On-Call Cloud VM Instance Reboot

Occasionally VM instance reboot in an unplanned way and triggers alert, usually this is due to hardware or software issue on physical machine hosting the VM that causes the VM to crash.

From last reboot will see reboot records, or who -b displaying last time reboot info.

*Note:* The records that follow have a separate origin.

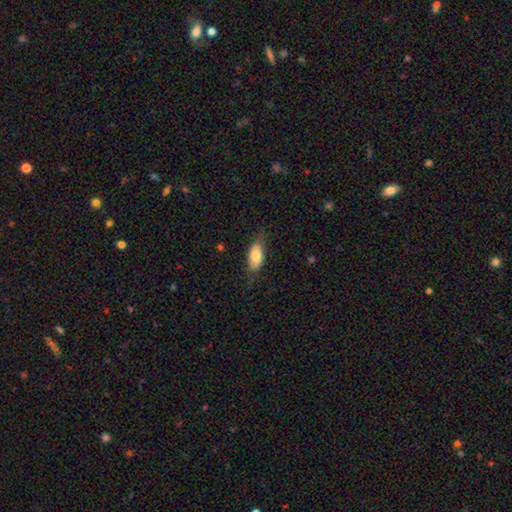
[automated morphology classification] This appears to be a smooth galaxy with no disk features (76%) that is in between round and cigar-shaped (89%). Merging: none (68%).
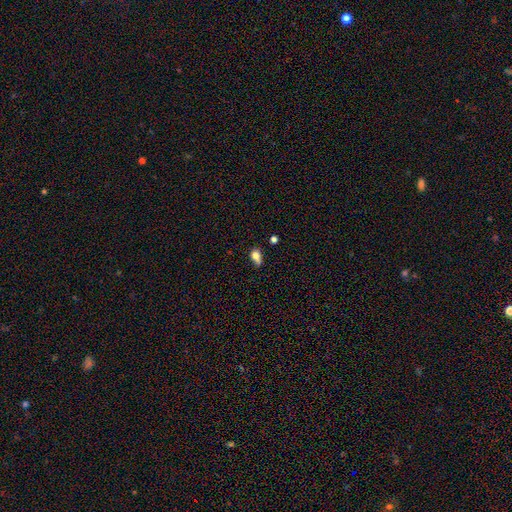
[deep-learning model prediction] smooth-or-featured: smooth: 75% | featured or disk: 14% | star or artifact: 11%
  how-rounded: in between: 71% | round: 24% | cigar-shaped: 5%
  merging: minor disturbance: 37% | none: 36% | major disturbance: 20% | merger: 8%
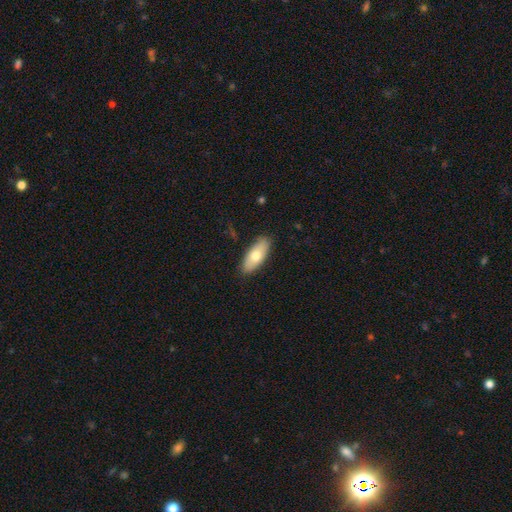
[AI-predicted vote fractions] Q: Smooth or featured?
A: smooth (69%); runner-up: featured or disk (25%)
Q: How rounded?
A: in between (82%); runner-up: cigar-shaped (16%)
Q: Merging?
A: none (87%); runner-up: minor disturbance (10%)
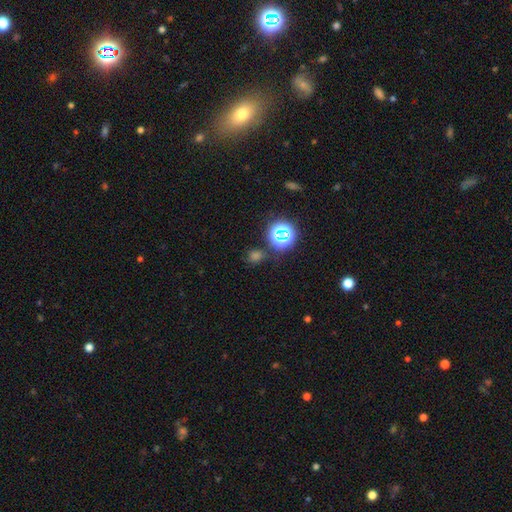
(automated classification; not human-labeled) This appears to be a star or artifact, not a galaxy (51%).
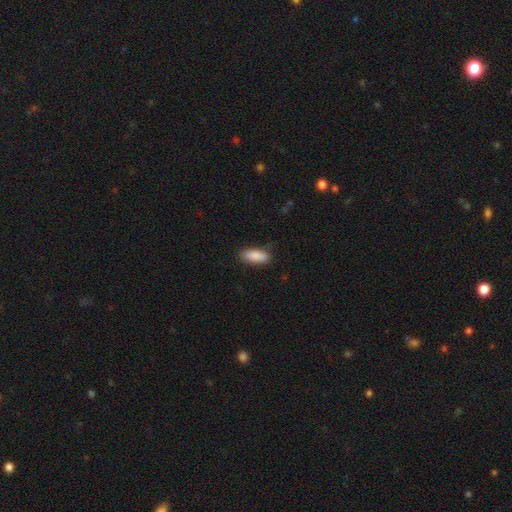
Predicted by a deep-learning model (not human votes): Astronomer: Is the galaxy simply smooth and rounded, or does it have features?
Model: smooth — 88%.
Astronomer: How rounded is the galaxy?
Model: in between — 80%.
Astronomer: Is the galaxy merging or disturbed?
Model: none — 82%.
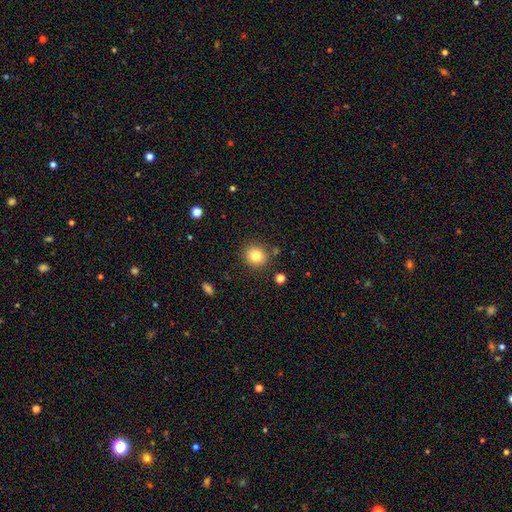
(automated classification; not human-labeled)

For CentOS/RHEL systems, you’ll find the logs at /var/log/messages while for Ubuntu/Debian systems, its logged at /var/log/syslog.

1
2
3

# exclude irrelevant info
# then looking around the possible key word log
sudo grep -iv ': starting\|kernel: .*: Power Button\|watching system buttons\|Stopped Cleaning Up\|Started Crash recovery kernel' /var/log/messages | grep -iw 'recover[a-z]*\|power[a-z]*\|shut[a-z ]*down\|rsyslogd\|ups'

From the command output above, skim /var/log/messages file around the timestamp, output example:

May  3 23:31:52 xxxxx systemd: Started Update UTMP about System Boot/Shutdown.
May  3 23:31:55 xxxxx rsyslogd: [origin software="rsyslogd" swVersion="8.24.0-52.el7" x-pid="949" x-info="http://www.rsyslog.com"] start
May  3 23:31:55 xxxxx systemd: Started Google Compute Engine Shutdown Scripts.
May  3 23:37:43 xxxxx audispd: node=xxxxx type=EXECVE msg=audit(1620085063.649:1984): argc=3 a0="last" a1="-x" a2="shutdown"

I see the reboot was caused by Shutdown Scripts, further check the VM instance log or StackDriver log (if on public cloud platform, check platform log system is more convenient than ssh to checking VM log), get error:

1	compute.instances.hostError

Then it was clear, What happened with host error?